The Theater of the Living Arts first opened in the 1960s on South Street as an avant-garde theatre under the artistic direction of actor Andre Gregory (best remembered for his cerebral banter in My Dinner With Andre). When this venture shuttered, the TLA was revived in the '70s as a cinema that catered to longhairs and beatniks (case in point: homemade apple cider was the only available beverage for some time). Still in their teens, the trio began working at this incarnation of the TLA different capacities; Murray was an apprentice projectionist while Kohler and Moore were ushers. The theater, fondly called the "the reupholstered sewer on South Street" by Philadelphia Magazine screened hard-to-see films, so when it closed in 1981, the trio banded together, determined to restore it. Murray, who worked as a projectionist at cinemas throughout the city, would gather his confidantes wherever he was that night. "We would meet in the darkened projection booths and go over plans for re-opening TLA," said Kohler. "We just followed him from projection booth to projection booth going over budgets."

Once revived, the TLA showed more than 20 films per week on a 38-foot-wide screen, one of the largest on the East Coast, according to Kohler's estimates and could even sell out a showing on a weekday, an unthinkable feat these days. Their weekly screening of the Rocky Horror Picture Show was so popular that its ticket sales could pay the rent, enabling the group to show more challenging films, such as Jean-Luc Godard's Hail Mary, a controversial retelling of virgin birth (in his defense, Godard said it wasn't about the Virgin Mary but "a young woman named Mary"). Murray can still recall the "buckets of letters" they received when they screened this pope-condemned film in '86 and the crowds that would pray in front of the theater while it snowed and punk kids looked on in astonishment. 

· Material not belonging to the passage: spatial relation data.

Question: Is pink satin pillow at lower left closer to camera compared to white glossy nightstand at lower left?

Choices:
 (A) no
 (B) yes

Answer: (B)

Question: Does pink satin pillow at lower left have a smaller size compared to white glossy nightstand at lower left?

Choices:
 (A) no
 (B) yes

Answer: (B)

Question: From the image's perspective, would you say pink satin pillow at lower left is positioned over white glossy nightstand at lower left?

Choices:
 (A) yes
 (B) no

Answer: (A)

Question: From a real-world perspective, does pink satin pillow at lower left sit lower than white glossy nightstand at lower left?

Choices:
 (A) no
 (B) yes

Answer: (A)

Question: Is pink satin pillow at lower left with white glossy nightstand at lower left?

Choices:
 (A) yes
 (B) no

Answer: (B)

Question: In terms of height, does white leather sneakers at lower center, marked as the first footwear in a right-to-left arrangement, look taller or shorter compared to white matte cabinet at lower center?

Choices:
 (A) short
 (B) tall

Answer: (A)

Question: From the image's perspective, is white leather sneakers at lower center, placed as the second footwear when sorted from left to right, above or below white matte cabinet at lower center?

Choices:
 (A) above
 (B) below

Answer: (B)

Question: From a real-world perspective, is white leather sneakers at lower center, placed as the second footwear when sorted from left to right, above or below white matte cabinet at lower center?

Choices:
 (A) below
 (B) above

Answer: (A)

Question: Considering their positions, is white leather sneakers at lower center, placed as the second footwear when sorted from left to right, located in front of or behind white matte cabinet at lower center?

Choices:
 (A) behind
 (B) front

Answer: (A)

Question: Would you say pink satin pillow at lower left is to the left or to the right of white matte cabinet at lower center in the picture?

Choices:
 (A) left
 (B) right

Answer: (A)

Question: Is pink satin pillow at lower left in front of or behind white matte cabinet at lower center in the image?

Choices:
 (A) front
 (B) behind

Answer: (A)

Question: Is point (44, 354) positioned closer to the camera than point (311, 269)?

Despite the TLA's high profile, it was not a money-making enterprise (Kohler said they only made a profit when they sold the building). So, to cut costs TLAers would make bi-weekly trips up to New York, hauling back reels each weighing upwards of 35 pounds to save on shipping. Many of these prints now reside in the TLA's warehouse at 6th and Spring Garden, but will most likely be discarded: "It's a technology that's gone," said Murray. 

Understandably, there was a moment in the evening when the group lamented the changing film habits that made it necessary for them to shutter both their video stores and the TLA Theatre, saying that viewers have drifted away from more challenging cinema, or as Kohler put it, "People don't want to read subtitles" to which Murray added: on three-inch screens "they're getting just as much looking at it that way, but often times stealing it."

A neuroscientist plays mind games with his comatose patient in Vanishing Waves.

Yet the trio hasn't given up on cinema altogether. They've embarked on a relatively new distribution venture dubbed Artsploitation Films. There's already 15 "international films with an edge" in the catalog, ranging from Indian hip-hop to a Japanese gangster film. Vanishing Waves, a science-fiction film from Lithuania will be playing this Friday as part of Cinedelphia, giving Murray a chance to return to what attracted him to cinema in the first place: "When you closed the doors and you had all of these people you felt like you were a showman, that you were entertaining people."